La tentation du repli sur soi-même linguistique, celle d'établir une langue distincte au Québec est toujours présente. Pensons à la velléité, exprimée il y a quelques années, de traduire les Évangiles en québécois... Comme si le français actuel était une langue qui nous était aussi lointaine celle de Rabelais ! Cette distinguite à tout prix qui nous distingue va de pair avec la tendance à s'émerveiller du moindre de nos travers, comme je l'ai dit plus haut, à y voir une marque de notre génie inventif.

Hubert Aquin, dans La fatigue culturelle du Canada français (1962), déplorait déjà notre tendance à nous conformer à l'image folklorique que les autres ont de nous. Le problème ne date pas d'hier !

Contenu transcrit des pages

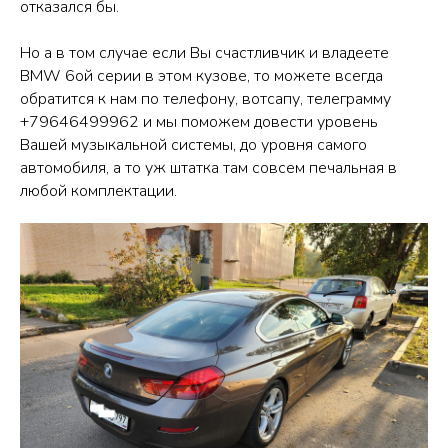
отказался бы.
Но а в том случае если Вы счастливчик и владеете
BMW 6ой серии в этом кузове, то можете всегда
обратится к нам по телефону, вотсапу, телеграмму
+79646499962 и мы поможем довести уровень
Вашей музыкальной системы, до уровня самого
автомобиля, а то уж штатка там совсем печальная в
любой комплектации.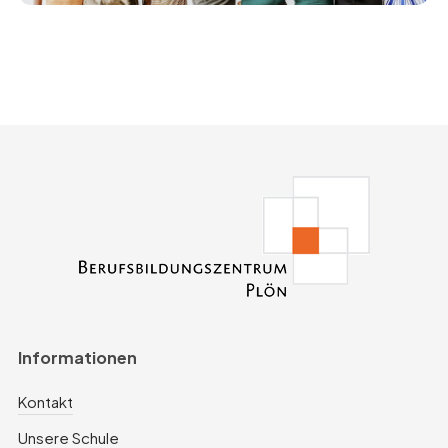
Informationen
Kontakt
Unsere Schule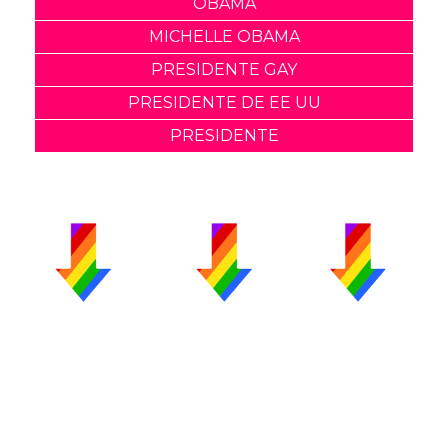
OBAMA
MICHELLE OBAMA
PRESIDENTE GAY
PRESIDENTE DE EE UU
PRESIDENTE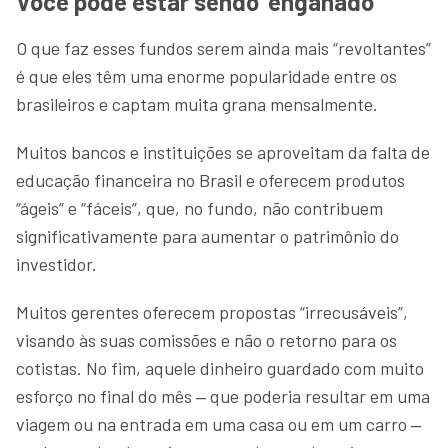
Você pode estar sendo ‘enganado’
O que faz esses fundos serem ainda mais “revoltantes”
é que eles têm uma enorme popularidade entre os
brasileiros e captam muita grana mensalmente.
Muitos bancos e instituições se aproveitam da falta de
educação financeira no Brasil e oferecem produtos
“ágeis” e “fáceis”, que, no fundo, não contribuem
significativamente para aumentar o patrimônio do
investidor.
Muitos gerentes oferecem propostas “irrecusáveis”,
visando às suas comissões e não o retorno para os
cotistas. No fim, aquele dinheiro guardado com muito
esforço no final do mês ‒ que poderia resultar em uma
viagem ou na entrada em uma casa ou em um carro ‒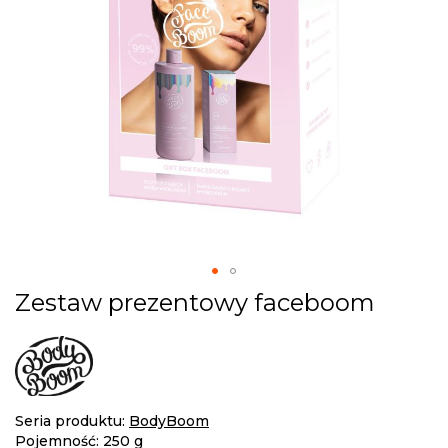
Skip
Zestaw prezentowy faceboom
to
the
beginning
of
the
images
Seria produktu:
BodyBoom
gallery
Pojemność: 250 g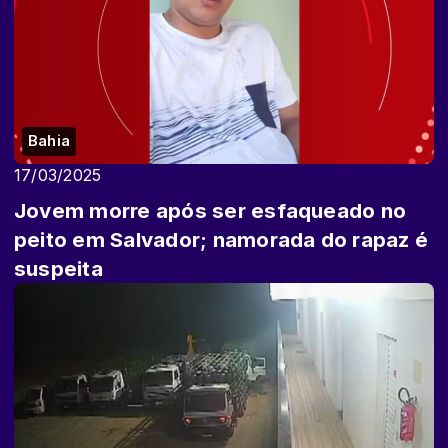
Bahia
17/03/2025
Jovem morre após ser esfaqueado no
peito em Salvador; namorada do rapaz é
suspeita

Activité A
Dites si chacun des énoncés suivants concorde avec l'extrait sur la langue au Québec. Répondez par oui ou par non et citez les mots décisifs du texte. (i) L'extrait mentionne un projet de traduire les Évangiles en québécois. (ii) Selon l'extrait, le problème évoqué est apparu récemment. (iii) L'extrait rattache La fatigue culturelle du Canada français à l'année 1962.
Activité B
Poursuivez l'extrait sur la langue au Québec à partir de sa dernière phrase.

Réponse écrite A
(i) Oui : « Pensons à la velléité, exprimée il y a quelques années, de traduire les Évangiles en québécois... »
(ii) Non : « Le problème ne date pas d'hier ! »
(iii) Oui : « Hubert Aquin, dans La fatigue culturelle du Canada français (1962), déplorait déjà notre tendance à nous conformer à l'image folklorique que les autres ont de nous. »

Réponse écrite B
Mme Beaudoin-Léger se désole du regard moqueur, sinon condescendant que certains posent sur notre langue (voir le chapitre «Une blague plate», p. 95). Or, ceux qui se moquent (gentiment ou pas) de notre parlure sont, en matière de déliquescence langagière, beaucoup moins inventifs que ceux qu'ils brocardent. Qui, en effet, nous donne cette réputation de gens au langage si pittoresque, si approximatif, si enfantin, sinon nous-mêmes ?

Ce n'est pas en glorifiant une langue familière souvent approximative, farcie de calques de l'anglais, de barbarismes et d'incorrections grammaticales (je place à part les régionalismes et les archaïsmes qui constituent une vraie richesse, notre vraie distinction) que nous leur feront changer de regard.

Mais nous tenons tellement à nous distinguer !...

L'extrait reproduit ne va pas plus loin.